We introduce, for each clause $C_t$, auxiliary variables:

$$ p_{t,0}, p_{t,1}, \dots, p_{t,k_t} $$

where $p_{t,j}$ means:

“Among the first $j$ literals, at most one can be positive.”

We enforce:

Initialization

$$ p_{t,0} = 1 $$

Transition constraints (for each $j=1,\dots,k_t$)
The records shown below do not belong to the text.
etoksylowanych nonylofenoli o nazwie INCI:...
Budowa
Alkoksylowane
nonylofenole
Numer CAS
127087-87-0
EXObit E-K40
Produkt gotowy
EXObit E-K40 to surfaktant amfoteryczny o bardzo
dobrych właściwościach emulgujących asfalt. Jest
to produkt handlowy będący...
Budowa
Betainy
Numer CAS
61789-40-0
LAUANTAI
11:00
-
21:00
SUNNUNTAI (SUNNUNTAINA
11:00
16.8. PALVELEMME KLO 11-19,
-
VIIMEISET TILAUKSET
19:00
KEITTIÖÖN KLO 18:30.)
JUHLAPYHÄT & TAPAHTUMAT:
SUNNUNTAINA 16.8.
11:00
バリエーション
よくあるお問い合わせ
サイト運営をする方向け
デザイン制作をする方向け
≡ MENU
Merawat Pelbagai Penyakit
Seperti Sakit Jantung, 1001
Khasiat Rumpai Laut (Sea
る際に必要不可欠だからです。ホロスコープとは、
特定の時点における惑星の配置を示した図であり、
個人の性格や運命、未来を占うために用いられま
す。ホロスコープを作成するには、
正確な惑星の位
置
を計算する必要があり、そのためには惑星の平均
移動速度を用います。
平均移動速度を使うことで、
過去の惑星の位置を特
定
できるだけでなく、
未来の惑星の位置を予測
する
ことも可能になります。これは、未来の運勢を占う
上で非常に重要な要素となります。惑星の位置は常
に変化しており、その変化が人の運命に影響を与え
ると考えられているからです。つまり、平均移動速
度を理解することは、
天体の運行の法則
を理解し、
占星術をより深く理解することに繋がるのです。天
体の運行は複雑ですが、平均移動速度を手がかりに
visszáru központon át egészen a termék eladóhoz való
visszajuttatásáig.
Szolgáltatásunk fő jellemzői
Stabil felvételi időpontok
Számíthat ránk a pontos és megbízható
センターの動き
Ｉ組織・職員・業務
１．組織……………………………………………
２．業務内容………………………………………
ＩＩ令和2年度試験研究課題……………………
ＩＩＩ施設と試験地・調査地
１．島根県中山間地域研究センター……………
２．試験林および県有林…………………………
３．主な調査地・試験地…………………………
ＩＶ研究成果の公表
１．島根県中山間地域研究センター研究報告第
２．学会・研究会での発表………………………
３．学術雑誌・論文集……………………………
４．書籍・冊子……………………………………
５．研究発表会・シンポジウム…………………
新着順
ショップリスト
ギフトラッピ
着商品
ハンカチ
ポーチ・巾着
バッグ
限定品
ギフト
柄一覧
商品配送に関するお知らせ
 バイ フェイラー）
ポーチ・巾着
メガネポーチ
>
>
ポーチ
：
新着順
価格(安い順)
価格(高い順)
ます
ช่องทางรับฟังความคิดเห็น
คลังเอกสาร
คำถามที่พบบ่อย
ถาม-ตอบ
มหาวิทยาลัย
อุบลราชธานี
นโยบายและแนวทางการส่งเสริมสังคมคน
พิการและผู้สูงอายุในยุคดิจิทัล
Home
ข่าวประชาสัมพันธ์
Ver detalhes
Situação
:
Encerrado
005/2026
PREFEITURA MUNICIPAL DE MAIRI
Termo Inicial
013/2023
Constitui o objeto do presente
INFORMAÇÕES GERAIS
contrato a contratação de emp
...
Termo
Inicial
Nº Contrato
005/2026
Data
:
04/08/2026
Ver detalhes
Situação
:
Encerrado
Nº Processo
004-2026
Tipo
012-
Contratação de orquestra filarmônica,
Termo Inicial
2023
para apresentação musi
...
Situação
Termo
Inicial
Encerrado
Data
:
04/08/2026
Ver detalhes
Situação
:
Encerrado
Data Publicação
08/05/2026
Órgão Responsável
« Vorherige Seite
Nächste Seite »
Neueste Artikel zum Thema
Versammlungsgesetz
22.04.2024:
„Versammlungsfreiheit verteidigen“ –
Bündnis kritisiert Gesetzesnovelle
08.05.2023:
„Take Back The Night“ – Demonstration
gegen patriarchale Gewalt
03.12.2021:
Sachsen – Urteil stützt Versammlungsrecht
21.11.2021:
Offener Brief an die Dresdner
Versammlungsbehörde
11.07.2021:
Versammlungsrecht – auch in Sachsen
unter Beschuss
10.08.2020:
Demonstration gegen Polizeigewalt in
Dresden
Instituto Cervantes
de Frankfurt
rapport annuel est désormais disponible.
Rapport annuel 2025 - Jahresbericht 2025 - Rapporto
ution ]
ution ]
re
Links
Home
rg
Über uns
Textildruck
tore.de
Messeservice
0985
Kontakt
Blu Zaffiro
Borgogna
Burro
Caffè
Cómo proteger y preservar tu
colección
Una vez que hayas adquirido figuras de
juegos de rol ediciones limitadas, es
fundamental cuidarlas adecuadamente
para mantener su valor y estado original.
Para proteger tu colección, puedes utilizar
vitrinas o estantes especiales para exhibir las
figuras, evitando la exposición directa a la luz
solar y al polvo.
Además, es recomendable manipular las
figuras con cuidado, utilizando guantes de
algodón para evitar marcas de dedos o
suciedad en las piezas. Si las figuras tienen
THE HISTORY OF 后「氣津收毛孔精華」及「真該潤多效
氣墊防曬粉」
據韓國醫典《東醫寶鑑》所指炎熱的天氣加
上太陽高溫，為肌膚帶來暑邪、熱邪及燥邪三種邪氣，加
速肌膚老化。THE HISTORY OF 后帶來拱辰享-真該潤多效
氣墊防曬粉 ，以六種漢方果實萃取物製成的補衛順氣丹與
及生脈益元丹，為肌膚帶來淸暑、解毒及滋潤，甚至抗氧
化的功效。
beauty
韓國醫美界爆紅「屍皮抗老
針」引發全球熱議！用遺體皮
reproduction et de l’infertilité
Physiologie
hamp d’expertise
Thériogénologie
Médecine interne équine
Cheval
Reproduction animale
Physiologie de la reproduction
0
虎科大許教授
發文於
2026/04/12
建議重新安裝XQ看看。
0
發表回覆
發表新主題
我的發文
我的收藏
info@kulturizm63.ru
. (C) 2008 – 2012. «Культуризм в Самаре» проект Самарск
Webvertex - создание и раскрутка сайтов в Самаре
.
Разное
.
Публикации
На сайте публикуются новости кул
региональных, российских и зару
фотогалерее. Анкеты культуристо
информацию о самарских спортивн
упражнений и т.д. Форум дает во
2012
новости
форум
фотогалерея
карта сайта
We enforce that if the prefix is valid and the current literal is positive, then we must not already have seen another positive.

We encode:

  1. If $a_{t,j}$ is true, then we “consume” the unique allowed positive:

$$ a_{t,j} \rightarrow p_{t,j} $$

  1. If no positive has occurred yet, we can carry validity forward:

$$ p_{t,j-1} \wedge \neg a_{t,j} \rightarrow p_{t,j} $$

  1. If a second positive would occur, contradiction is forced by:

$$ a_{t,j} \wedge \neg p_{t,j-1} \rightarrow \bot $$

This system is equivalent to enforcing:

$$ \text{not }(a_{t,i} \wedge a_{t,j}) \text{ for } i \ne j $$

but without enumerating pairs.

3. 2CNF encoding

We translate implications into 2CNF:

From $a_{t,j} \rightarrow p_{t,j}$

$$ \neg a_{t,j} \vee p_{t,j} $$

From $p_{t,j-1} \wedge \neg a_{t,j} \rightarrow p_{t,j}$

Split into two implications:

  • $p_{t,j-1} \rightarrow p_{t,j}$

$$ \neg p_{t,j-1} \vee p_{t,j} $$

  • $\neg a_{t,j} \rightarrow p_{t,j}$

$$ a_{t,j} \vee p_{t,j} $$

Forbidden state:

$$ a_{t,j} \wedge \neg p_{t,j-1} \rightarrow \bot $$

becomes:

$$ \neg a_{t,j} \vee p_{t,j-1} $$

4. Linking back to $y_i$

Recall:

$$ a_{t,j} \equiv (y_{i(t,j)} = s(\ell_{t,j})) $$

So each $a_{t,j}$ is a literal over $y_i$:

$$ a_{t,j} = \begin{cases} y_i & s(\ell)=0\ \neg y_i & s(\ell)=1 \end{cases} $$

Thus every constraint above is a valid 2CNF clause over variables $y_i$ and $p_{t,j}$.

5. Resulting formula $g$

$$ g(y,p) = \bigwedge_{t=1}^m \bigwedge_{j=1}^{k_t} \text{(clauses above)} $$

Then:

  • $g$ is satisfiable iff there exists a renaming making every clause Horn.

6. Algorithm (O(m))

Let $m$ denote the total input size, i.e. total literal occurrences across all clauses.

Algorithm:

  1. For each clause $C_t$, scan its literals once.
  2. Introduce variables $p_{t,j}$ for $j=1..k_t$.
  3. Emit a constant number of 2CNF clauses per literal (no pairwise expansion).
  4. Build implication graph.
  5. Run SCC-based 2SAT.
  6. Accept iff no variable conflicts.

Each literal contributes $O(1)$ clauses and $O(1)$ graph edges.

Thus total work:

$$ O!\left(\sum_t k_t\right) = O(m). $$

7. Final correctness argument

  • Each $a_{t,j}$ correctly models whether a literal becomes positive under renaming.
  • The chain variables $p_{t,j}$ enforce that at most one $a_{t,j}$ can be true in each clause.
  • No clause can contain two simultaneously positive renamed literals.
  • Conversely, if a clause has at most one such literal, the chain constraints can be satisfied by setting $p_{t,j}$ consistently.

Therefore:

$$ f(x_1 \oplus y_1,\dots,x_n \oplus y_n) \text{ is Horn} $$

iff the constructed 2CNF instance is satisfiable.

8. Conclusion

The corrected solution avoids quadratic pairwise encoding by replacing it with a linear 2SAT “at-most-one” propagation structure per clause. This yields a full decision algorithm in $O(m)$ time as required.